▶ PROMPT 1
Copy out the text about adapting to Irish culture in Dublin word for word, from its title through its final sentence.

=== DOCUMENT SECTION ===

Adapting to the Irish Culture in Dublin
A year ago, I lived in Dublin for seven months. During my stay, I came to absolutely adore the Irish culture. Being this lively and caring culture, it’s not difficult to come to care for it and the people that make up the Irish culture. As a Dane writing from my cultural point of view, I think it’s best to stress some of the differences to the Danish culture I’ve encountered while living in Dublin in order to headline the changes I’ve made to my life as a result thereof.
In Denmark, you have to fit in – there are rules. In regard to looks and types of people, you have to fit in. We are a nation that is highly aware of how we dress to impress, and looks in general is an important aspect of our culture. As is how we present ourselves. I know this is part of every culture to a certain extent. However, in Denmark, we live according to the Law of Jante, which is not really a law by legislation, however, rather a set of social norms to behave according to that has become part of our mentality. In short, the Law of Jante consists of ten rules on social behaviour and dictates to be humble and not believe whatever success you might have to be noteworthy – to not consider yourself special or better than anybody else. I think, it isn’t meant as a negative mentality per se, rather it’s meant as a way of staying humble. That’s how I, personally, perceive it anyway – even though whether or not it’s negative or positive changes the fact that it influences the Danish culture and way of living. As a result, growing up in the Danish culture you have to find a way to fit in. For me, this has been challenging at times. As such, living abroad in general but especially moving to Dublin and living in the Irish culture for a couple of months has made lasting impressions on me.

===

▶ PROMPT 2
In the records below, turn the lines from the one containing "Based on the photo, with" through the one containing "Answer: approximately 0°" into a numbered list. Include both of those lines, skip any blank lines, and list nothing else.

=== EXTRACTED ENTRIES ===

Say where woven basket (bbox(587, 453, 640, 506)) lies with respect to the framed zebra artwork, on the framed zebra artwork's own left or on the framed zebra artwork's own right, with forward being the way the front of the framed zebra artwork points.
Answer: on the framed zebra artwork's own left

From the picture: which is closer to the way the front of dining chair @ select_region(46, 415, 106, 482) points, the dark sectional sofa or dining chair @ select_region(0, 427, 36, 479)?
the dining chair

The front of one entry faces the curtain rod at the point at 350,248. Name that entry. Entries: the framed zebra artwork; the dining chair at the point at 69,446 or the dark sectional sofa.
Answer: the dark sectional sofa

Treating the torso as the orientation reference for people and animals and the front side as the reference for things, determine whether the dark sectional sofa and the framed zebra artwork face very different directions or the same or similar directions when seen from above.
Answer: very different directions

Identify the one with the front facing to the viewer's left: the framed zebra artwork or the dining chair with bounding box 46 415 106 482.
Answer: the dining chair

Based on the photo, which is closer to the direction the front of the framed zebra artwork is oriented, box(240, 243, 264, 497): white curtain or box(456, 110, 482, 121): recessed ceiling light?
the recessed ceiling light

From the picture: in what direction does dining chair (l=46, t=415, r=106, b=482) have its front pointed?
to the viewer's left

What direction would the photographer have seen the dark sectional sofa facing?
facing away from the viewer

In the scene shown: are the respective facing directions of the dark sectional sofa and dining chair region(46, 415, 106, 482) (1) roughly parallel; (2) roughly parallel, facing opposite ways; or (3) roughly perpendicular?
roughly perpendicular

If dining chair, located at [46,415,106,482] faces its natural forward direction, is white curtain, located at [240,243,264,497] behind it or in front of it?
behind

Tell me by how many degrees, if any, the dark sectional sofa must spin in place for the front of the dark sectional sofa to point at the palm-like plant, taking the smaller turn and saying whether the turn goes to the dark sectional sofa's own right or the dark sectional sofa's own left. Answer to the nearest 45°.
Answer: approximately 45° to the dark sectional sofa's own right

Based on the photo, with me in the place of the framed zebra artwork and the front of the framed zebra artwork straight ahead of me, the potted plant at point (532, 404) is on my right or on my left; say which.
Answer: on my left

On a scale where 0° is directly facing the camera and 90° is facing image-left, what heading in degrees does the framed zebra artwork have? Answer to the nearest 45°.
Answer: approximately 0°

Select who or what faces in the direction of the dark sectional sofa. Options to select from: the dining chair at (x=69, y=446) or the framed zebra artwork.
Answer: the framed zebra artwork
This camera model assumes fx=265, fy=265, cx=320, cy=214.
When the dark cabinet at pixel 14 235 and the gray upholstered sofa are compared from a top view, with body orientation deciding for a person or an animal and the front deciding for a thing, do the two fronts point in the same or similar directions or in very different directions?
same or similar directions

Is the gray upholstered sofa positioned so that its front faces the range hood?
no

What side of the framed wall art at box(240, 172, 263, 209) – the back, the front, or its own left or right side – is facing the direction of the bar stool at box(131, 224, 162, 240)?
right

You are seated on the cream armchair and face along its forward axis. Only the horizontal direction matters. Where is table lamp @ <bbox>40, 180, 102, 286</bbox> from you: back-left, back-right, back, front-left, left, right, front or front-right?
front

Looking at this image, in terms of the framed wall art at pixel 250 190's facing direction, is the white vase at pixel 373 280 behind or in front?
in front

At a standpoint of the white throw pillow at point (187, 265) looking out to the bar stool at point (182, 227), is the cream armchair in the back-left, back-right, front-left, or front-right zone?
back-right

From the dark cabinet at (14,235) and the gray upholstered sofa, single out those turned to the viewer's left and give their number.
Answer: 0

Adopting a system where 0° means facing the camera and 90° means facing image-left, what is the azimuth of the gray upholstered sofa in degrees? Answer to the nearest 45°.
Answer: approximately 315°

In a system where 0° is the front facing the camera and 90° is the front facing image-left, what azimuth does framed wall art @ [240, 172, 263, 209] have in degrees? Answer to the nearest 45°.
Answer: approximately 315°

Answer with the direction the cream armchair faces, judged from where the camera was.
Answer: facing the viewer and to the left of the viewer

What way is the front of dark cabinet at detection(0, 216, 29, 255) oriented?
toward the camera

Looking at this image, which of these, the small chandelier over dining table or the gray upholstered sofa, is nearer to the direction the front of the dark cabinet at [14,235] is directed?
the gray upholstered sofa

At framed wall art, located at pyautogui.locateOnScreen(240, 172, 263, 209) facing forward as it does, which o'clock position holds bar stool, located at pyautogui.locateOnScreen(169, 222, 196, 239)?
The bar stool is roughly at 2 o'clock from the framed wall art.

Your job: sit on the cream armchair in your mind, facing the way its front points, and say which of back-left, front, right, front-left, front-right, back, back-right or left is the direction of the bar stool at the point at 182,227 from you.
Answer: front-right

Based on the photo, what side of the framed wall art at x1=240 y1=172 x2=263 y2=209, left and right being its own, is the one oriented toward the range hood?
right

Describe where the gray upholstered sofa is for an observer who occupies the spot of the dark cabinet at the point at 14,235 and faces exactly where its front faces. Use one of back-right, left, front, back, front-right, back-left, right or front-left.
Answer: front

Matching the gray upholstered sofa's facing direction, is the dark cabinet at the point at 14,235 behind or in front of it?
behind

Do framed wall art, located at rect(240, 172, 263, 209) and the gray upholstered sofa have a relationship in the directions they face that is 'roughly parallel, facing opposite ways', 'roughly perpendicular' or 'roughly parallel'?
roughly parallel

===

▶ YOUR SOLUTION 1
Adapting to the Irish Culture in Dublin
A year ago, I lived in Dublin for seven months. During my stay, I came to absolutely adore the Irish culture. Being this lively and caring culture, it’s not difficult to come to care for it and the people that make up the Irish culture. As a Dane writing from my cultural point of view, I think it’s best to stress some of the differences to the Danish culture I’ve encountered while living in Dublin in order to headline the changes I’ve made to my life as a result thereof.
In Denmark, you have to fit in – there are rules. In regard to looks and types of people, you have to fit in. We are a nation that is highly aware of how we dress to impress, and looks in general is an important aspect of our culture. As is how we present ourselves. I know this is part of every culture to a certain extent. However, in Denmark, we live according to the Law of Jante, which is not really a law by legislation, however, rather a set of social norms to behave according to that has become part of our mentality. In short, the Law of Jante consists of ten rules on social behaviour and dictates to be humble and not believe whatever success you might have to be noteworthy – to not consider yourself special or better than anybody else. I think, it isn’t meant as a negative mentality per se, rather it’s meant as a way of staying humble. That’s how I, personally, perceive it anyway – even though whether or not it’s negative or positive changes the fact that it influences the Danish culture and way of living. As a result, growing up in the Danish culture you have to find a way to fit in. For me, this has been challenging at times. As such, living abroad in general but especially moving to Dublin and living in the Irish culture for a couple of months has made lasting impressions on me.

▶ YOUR SOLUTION 2
1. Based on the photo, with me in the place of the framed zebra artwork and the front of the framed zebra artwork straight ahead of me, the potted plant at point (532, 404) is on my right or on my left; say which.
2. Answer: on my left
3. On a scale where 0° is directly facing the camera and 90° is facing image-left, what heading in degrees does the framed zebra artwork have? Answer to the nearest 45°.
4. Answer: approximately 0°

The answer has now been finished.